O. mucofloris possesses Hb linkers with greater similarity to vestimentiferan siboglinids than to sulfide-tolerant polychaetes; a result consistent with a recent phylogeny for the group (Li et al. 2015). This could indicate that Osedax produces hexagonal bilayer Hbs capable of sulfur binding. In the context of siboglinid phylogeny (Fig. 1), the presence of Hb linkers could indicate that the last common ancestor of vestimentiferan/moniliferan and Osedax possessed Hb that bound sulfur as well as oxygen. However, comparisons between reference sequences of vestimentiferan linkers and our novel transcriptomes recovered frenulate and O. mucofloris hits with similar blast scores (Table 3). Currently, only vestimentiferan and moniliferan siboglinids have been shown to possess the hexagonal bilayer Hbs that self-assemble with linkers. As other annelids have large hexagonal bilayered Hbs, frenulates, possessing ring-shaped Hbs, seem to have lost the ability to produce linkers capable of creating more complex structures. Both ring and hexagonal bilayer Hbs use the same types of globins (Meunier et al. 2010), and similarities across these globin types likely confound the analyses of linker sequences presented here. Quantification of the molecular mass of Osedax Hb would help determine whether Osedax Hbs are a hexagonal bilayer or a ring structure in nature.

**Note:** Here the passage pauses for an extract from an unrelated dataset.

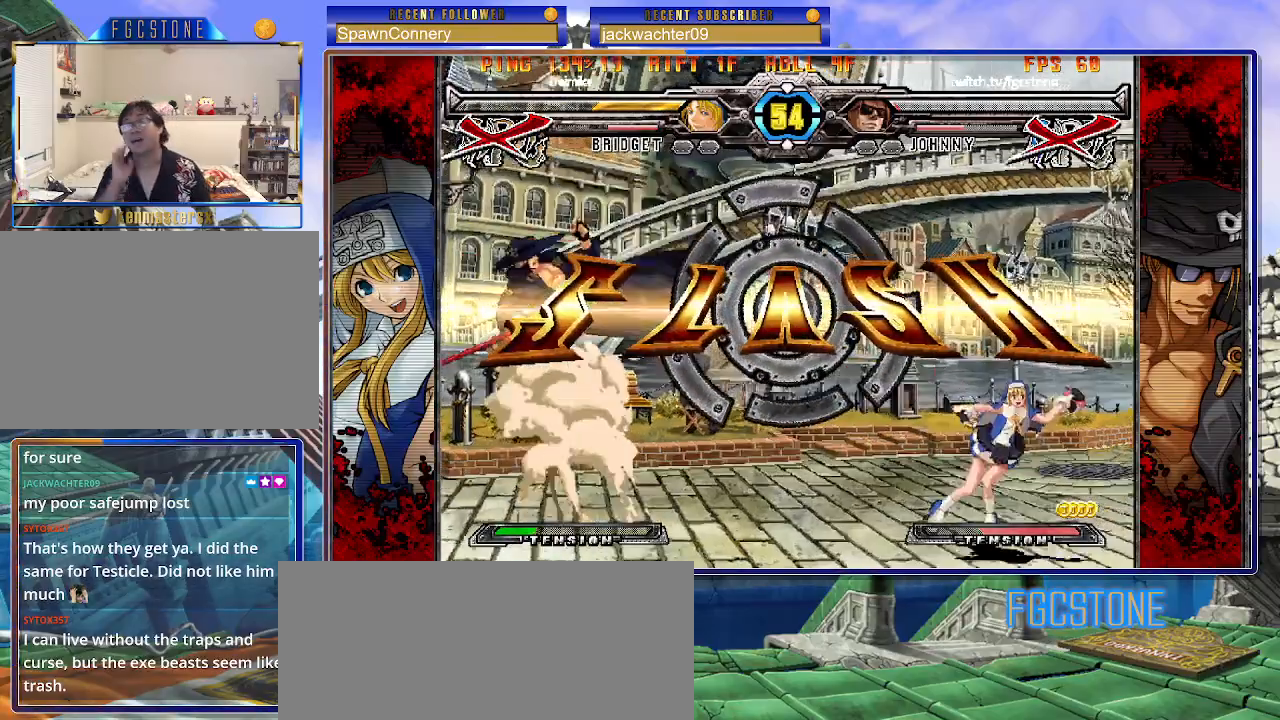
{"buttons": [], "left_stick": "center", "events": []}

Here, we analyzed O. mucofloris Hb as a first step toward determining how these proteins might function in the biology of these siboglinids bearing heterotrophic endosymbionts. The hemoglobin complex shows variation in size and complexity across siboglinid lineages. However, residues of the A2 heme ligand binding site have apparently remained nearly identical over 60 MY. Thus, aspects of the annelid hemoglobin mechanism have evolved at different rates, presumably due to variation in selective pressures. Such pressures may be tied to endosymbiont biology or the need to detoxify H2S in different host environments. Unlike most siboglinids, Osedax should not require sulfur-binding Hb to support its endosymbionts. Yet sulfur-binding Hb has apparently persisted in this group of bone-eating worms. Osedax experience high levels of hydrogen sulfide during their life. They possess a high surface area to volume ratio in its root system, similar to the less branched root of Lamellibrachia where hydrogen sulfide uptake occurs (Julian et al. 1999; Huusgaard et al. 2012). Although the root epidermis of Osedax was suggested as an important site for nutrient uptake (Katz et al. 2010), how the mucus sheath that envelops the trunk and root structures of O. mucofloris (Higgs et al. 2011) effects chemical uptake from bones, including hydrogen sulfide, is unclear. Moreover, the exterior surface of whale bones experiences microbial sulfide production, with the potential for bone interiors to have reducing microbial activity due to degradation of hydrophobic lipids, a process that can be facilitated by Osedax (Treude et al. 2009). The presence of hydrogen sulfide within bones is further supported by observations of iron sulfide staining and white filamentous bacterial mats around Osedax boreholes (Higgs et al. 2011). These factors would indicate that Osedax roots are in an environment with relatively high hydrogen sulfide levels, where the ability to detoxify it may be biologically advantageous.